During this time, as I watched games from the bench, munching on popcorn and hotdogs with my buddy Steve, I also edited the high school year book. My senior year, having nothing left to lose, I wrote an expose on the basketball team that my subversive Journalist teacher Ms. Foss, willingly published. In this piece I described the joy I felt during an epic 5 overtime game against Marysville High, which we won, and in which I was "kind of" almost the leading scorer. My friend Chuck Dawson got fouled early in the game and his jersey ripped. The rules required Chuck to sit down for the rest of the game unless he replaced his jersey. Coach Scott yelled down the bench towards me and Steve. He called my name! I was going in the game! I put down my popcorn, hopped up, and headed toward the scorer's table to check in. Coach Scott grabbed me by the seat of my shorty-shorts and said, "Whoa, where you goin? Give me your jersey. " I was stunned, not a little disappointed, and shortly embarrassed as I removed my jersey in front of God and everybody, baring my naked and chubby torso. I handed the jersey to the coach which he then handed to Chuck. The article stated that my jersey was the second leading scorer in the game and if only the coach had asked for my shorty-shorts, I may have been the game's top scorer afterall.

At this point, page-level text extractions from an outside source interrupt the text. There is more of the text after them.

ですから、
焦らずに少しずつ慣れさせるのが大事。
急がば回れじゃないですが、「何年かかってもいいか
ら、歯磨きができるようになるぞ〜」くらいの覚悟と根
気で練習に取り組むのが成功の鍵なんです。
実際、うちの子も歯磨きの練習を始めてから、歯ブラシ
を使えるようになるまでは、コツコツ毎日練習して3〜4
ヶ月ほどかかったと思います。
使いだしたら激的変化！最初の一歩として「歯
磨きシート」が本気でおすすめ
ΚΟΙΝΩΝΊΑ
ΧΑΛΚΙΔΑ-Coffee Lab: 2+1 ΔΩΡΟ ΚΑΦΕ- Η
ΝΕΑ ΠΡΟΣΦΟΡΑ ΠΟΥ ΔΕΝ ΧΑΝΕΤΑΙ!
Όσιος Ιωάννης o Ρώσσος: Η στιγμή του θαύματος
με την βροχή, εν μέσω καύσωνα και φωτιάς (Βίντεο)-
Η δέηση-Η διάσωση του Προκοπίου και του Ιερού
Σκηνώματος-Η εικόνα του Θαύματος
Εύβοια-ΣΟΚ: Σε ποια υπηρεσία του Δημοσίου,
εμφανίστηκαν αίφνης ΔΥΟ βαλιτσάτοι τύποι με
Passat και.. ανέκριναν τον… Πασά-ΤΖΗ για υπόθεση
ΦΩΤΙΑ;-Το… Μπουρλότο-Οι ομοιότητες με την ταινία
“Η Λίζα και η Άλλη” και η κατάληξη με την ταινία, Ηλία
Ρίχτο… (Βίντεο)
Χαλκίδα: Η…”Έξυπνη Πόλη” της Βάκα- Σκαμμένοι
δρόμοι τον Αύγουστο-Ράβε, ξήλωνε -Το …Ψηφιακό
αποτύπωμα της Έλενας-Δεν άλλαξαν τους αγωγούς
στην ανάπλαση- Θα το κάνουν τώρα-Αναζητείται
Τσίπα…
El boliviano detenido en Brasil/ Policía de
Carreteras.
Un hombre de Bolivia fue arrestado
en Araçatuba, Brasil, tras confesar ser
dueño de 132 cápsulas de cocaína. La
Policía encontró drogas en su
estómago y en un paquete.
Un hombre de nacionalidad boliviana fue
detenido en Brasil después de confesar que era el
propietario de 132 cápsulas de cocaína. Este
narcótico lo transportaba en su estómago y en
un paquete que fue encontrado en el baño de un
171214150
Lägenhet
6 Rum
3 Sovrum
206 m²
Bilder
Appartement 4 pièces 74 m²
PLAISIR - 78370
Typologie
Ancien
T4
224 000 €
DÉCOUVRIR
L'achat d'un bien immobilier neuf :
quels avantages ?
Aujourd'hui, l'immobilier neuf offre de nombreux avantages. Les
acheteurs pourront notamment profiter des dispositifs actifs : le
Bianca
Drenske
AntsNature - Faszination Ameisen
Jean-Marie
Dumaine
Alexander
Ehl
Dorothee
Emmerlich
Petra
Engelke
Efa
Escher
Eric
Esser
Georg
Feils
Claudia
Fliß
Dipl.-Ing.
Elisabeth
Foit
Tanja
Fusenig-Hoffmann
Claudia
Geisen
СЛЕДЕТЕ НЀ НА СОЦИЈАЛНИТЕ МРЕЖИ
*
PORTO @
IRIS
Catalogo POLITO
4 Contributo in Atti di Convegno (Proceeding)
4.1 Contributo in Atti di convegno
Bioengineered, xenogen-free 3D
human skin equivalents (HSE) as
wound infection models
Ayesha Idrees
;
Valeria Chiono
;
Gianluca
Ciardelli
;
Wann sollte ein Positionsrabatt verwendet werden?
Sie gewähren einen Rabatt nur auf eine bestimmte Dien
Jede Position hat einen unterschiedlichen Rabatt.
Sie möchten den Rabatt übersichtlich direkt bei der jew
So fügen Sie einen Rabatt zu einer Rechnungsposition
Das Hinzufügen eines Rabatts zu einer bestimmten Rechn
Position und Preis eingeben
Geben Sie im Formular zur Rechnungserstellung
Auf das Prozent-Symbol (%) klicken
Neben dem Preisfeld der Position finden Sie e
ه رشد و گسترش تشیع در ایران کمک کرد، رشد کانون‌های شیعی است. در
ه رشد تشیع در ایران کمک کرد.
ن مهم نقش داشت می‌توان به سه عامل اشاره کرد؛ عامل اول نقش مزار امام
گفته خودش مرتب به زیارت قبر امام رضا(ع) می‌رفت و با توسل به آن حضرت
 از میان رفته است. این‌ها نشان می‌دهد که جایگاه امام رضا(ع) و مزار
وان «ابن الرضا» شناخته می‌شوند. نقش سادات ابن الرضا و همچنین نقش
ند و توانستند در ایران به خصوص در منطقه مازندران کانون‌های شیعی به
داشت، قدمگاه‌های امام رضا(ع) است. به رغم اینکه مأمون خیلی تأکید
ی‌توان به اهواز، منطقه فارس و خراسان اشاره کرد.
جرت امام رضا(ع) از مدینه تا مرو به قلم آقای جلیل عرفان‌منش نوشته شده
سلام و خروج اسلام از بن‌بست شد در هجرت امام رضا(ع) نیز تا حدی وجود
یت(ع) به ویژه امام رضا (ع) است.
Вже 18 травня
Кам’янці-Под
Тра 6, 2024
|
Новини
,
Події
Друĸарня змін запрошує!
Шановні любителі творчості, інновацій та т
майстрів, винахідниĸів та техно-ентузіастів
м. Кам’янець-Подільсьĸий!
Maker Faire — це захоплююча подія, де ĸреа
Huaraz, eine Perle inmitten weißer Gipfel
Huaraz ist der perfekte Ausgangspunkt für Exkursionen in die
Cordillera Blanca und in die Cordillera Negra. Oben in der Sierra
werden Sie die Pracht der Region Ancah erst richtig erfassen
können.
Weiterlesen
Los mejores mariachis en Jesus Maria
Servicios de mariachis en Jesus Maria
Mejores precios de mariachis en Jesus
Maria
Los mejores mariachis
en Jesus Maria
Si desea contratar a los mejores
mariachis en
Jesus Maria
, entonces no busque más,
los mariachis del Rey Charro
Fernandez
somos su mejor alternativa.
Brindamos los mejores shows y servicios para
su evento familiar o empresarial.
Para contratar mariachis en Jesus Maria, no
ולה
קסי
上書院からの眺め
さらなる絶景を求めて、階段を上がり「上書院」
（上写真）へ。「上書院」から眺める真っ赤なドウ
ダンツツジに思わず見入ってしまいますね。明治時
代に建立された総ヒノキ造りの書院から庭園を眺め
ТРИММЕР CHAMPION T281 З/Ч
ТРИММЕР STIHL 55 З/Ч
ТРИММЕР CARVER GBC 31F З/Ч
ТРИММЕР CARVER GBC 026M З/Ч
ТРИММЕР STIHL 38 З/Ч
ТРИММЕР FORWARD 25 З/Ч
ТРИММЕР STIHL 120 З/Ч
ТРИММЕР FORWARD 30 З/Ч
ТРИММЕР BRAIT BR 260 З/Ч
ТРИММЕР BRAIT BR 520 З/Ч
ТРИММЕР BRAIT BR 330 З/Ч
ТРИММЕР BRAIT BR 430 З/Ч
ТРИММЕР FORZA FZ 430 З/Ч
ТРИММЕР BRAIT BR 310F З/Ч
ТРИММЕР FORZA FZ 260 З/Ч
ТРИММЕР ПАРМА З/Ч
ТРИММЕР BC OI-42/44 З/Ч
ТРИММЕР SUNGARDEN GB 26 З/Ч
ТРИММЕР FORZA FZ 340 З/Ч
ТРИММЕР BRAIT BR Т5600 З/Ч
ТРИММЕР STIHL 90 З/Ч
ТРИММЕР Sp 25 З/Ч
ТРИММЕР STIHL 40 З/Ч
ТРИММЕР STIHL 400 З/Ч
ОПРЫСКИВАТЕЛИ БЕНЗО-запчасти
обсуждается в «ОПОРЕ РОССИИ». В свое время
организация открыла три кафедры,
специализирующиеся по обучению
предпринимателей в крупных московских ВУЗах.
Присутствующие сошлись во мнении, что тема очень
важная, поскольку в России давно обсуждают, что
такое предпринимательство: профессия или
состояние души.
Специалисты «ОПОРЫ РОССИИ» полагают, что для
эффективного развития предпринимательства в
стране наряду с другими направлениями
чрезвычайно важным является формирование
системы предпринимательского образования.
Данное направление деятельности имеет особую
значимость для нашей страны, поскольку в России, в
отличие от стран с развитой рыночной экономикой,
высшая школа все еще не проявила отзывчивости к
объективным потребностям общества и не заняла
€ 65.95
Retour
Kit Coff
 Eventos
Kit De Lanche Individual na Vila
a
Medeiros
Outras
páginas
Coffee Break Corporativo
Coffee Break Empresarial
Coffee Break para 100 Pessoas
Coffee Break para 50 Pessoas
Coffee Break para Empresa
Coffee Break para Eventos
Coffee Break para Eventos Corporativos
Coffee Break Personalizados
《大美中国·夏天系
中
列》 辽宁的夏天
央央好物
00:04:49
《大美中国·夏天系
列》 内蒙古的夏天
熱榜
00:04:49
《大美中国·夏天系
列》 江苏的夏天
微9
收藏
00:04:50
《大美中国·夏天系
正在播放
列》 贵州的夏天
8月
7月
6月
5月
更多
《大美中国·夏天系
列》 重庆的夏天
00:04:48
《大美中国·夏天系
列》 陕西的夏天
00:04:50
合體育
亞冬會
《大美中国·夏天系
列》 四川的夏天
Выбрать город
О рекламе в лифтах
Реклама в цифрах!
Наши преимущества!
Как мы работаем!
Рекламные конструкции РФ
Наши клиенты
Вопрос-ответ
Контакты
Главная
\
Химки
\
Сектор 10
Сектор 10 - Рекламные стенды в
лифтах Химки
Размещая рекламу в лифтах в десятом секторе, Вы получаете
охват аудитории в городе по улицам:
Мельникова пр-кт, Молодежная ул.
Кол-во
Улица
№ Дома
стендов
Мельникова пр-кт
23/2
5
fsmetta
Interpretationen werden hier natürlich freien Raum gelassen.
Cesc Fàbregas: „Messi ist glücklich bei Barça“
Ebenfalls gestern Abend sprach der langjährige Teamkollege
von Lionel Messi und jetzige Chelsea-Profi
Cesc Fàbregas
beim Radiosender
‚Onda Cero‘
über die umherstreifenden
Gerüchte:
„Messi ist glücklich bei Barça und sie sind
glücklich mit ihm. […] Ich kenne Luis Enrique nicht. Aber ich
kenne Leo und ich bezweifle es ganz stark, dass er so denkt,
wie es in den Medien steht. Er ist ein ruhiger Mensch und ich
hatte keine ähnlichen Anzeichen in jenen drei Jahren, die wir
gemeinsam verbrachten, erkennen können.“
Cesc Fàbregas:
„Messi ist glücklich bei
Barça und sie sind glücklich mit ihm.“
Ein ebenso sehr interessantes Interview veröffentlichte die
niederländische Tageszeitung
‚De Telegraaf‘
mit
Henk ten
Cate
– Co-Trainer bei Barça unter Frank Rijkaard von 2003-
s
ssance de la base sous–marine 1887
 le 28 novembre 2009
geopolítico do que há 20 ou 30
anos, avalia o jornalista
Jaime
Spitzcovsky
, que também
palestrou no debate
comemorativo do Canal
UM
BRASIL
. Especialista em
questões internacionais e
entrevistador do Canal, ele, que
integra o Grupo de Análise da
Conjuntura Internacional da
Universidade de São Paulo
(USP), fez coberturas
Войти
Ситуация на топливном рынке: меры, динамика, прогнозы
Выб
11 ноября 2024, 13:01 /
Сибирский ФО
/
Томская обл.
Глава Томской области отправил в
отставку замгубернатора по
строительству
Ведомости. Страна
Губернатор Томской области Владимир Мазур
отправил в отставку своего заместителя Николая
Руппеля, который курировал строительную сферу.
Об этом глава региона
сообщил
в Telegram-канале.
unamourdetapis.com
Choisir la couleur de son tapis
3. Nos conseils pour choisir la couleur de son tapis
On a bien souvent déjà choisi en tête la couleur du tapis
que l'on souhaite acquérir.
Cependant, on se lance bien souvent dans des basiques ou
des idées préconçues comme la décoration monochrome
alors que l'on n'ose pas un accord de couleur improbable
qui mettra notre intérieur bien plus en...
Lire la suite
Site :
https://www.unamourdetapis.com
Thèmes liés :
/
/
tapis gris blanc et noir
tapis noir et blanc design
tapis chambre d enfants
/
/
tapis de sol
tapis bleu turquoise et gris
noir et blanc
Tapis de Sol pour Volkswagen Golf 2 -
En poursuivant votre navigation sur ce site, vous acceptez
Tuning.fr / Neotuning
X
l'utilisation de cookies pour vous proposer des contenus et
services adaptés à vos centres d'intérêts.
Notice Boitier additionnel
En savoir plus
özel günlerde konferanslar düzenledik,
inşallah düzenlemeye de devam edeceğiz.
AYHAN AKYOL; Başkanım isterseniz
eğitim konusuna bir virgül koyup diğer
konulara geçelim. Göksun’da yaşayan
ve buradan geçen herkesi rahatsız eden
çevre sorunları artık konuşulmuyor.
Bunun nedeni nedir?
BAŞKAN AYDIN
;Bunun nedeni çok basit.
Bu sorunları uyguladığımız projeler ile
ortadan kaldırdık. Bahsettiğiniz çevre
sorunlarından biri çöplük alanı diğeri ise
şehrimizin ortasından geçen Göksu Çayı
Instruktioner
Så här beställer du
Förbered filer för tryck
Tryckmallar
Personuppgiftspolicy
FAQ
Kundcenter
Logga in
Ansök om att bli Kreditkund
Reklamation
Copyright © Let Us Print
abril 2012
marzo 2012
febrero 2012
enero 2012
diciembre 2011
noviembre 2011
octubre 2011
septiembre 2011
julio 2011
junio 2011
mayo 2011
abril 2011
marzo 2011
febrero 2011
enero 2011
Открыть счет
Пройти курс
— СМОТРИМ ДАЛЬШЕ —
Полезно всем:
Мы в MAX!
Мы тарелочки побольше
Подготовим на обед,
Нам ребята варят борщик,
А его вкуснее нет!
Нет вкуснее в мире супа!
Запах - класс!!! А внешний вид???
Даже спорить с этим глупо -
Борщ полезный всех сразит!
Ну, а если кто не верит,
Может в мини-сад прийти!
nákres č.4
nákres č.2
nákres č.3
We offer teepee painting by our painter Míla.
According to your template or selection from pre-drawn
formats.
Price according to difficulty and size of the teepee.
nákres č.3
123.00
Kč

That little attempt at humor, which my journalism class considered a brilliant stroke of literary genius, become my ticket to Coach Scott's Hall of Shame. As far as I know, I am the only player in Coach Scott's many years of coaching basketball to have his face obliterated by a piece of masking tape.

I remember, after contacting Coach Scott through the Randolph Reunion website, the numb feeling I had when he proudly related to me how selfish and disloyal he thought I was for the article in the yearbook and that he had used the tape to hide my face from view. I mean who is the adult here? I contacted him to say hello and to let him know that he taught me alot...I guess that's what you get for trying.